Mac Unified Memory (32GB+)

The M4 Max is competitive with discrete GPUs for quantized models. Qwen3.5-27B and GLM-4.7-Flash both hit 60+ t/s on Metal, making Apple Silicon a legitimate local AI platform.

What This Means

The gap between open-weight and closed models continues to narrow. Current leaderboards show S-tier open models like GLM-4.7, Kimi K2.5, and MiniMax M2.5 matching or exceeding proprietary performance on specific benchmarks.

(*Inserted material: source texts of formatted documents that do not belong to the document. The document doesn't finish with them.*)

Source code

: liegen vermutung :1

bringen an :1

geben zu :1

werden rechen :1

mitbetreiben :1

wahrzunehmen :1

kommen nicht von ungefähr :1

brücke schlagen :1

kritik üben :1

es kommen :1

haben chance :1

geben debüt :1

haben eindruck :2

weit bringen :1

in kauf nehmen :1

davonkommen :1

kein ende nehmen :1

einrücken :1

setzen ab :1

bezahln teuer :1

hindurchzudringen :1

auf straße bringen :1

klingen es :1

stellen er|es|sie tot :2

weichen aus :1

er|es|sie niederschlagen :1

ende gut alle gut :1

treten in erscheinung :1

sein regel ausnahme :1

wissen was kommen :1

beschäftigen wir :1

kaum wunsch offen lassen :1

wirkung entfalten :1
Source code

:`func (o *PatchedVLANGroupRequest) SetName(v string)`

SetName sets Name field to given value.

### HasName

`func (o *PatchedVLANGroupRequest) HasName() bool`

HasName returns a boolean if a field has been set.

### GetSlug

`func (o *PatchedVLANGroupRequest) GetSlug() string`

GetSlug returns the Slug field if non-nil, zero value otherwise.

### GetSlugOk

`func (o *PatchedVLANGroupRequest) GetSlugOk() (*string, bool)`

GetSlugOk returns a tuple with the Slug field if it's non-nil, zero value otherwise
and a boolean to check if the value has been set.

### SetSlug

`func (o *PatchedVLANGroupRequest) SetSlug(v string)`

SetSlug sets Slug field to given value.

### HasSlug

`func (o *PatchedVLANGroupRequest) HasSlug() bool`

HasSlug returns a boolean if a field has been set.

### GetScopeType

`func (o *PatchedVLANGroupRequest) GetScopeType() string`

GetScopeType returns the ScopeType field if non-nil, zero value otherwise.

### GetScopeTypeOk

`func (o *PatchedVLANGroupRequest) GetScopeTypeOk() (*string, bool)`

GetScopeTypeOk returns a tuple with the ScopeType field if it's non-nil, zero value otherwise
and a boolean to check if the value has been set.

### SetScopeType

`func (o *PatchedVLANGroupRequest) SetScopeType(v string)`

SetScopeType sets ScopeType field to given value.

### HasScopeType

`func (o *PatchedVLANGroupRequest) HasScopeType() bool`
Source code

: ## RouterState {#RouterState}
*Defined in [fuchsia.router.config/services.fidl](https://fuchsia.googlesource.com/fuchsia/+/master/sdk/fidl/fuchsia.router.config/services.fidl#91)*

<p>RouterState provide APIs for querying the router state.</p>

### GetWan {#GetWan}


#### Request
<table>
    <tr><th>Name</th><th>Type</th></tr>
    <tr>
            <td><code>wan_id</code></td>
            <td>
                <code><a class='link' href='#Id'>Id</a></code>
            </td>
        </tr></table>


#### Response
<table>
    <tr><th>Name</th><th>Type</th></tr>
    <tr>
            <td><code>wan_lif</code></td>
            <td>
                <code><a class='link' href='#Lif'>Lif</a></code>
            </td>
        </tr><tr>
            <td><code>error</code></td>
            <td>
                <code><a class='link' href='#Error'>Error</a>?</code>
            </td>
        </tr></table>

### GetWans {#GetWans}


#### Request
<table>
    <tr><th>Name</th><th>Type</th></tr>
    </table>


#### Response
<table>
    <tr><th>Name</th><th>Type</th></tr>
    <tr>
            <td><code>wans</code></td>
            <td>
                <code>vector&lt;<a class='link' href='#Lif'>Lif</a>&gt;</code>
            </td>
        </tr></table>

For local users, the practical takeaways:

Qwen 3.5’s MoE models are the new default for general-purpose local inference
GLM-4.7-Flash owns the coding niche if you have 24GB VRAM
Nemotron 3 Super’s architecture is the future—watch for distilled versions
Gemma 3 QAT makes Google’s model viable on consumer hardware

The hardware requirement wall keeps dropping. A year ago, running anything competitive required H100s. Now an RTX 4090 matches enterprise GPUs on 70B inference. Next year, expect the same for 100B+ models.

What You Can Do

If you have 24GB VRAM: Run GLM-4.7-Flash for coding, Qwen3.5-35B-A3B for everything else. Both hit 60+ t/s and compete with closed models on benchmarks.

If you have 12-16GB VRAM: Qwen3.5-35B-A3B at 4-bit is your best option. The MoE architecture means minimal quality loss from quantization.

If you’re on Mac: M4 Max or better gives you competitive performance. MLX optimizations for Qwen 3.5 are mature.

The open-weight ecosystem just had its strongest month since Llama 2 dropped. Check the home GPU leaderboard for current rankings—they’re updating weekly as new benchmarks arrive.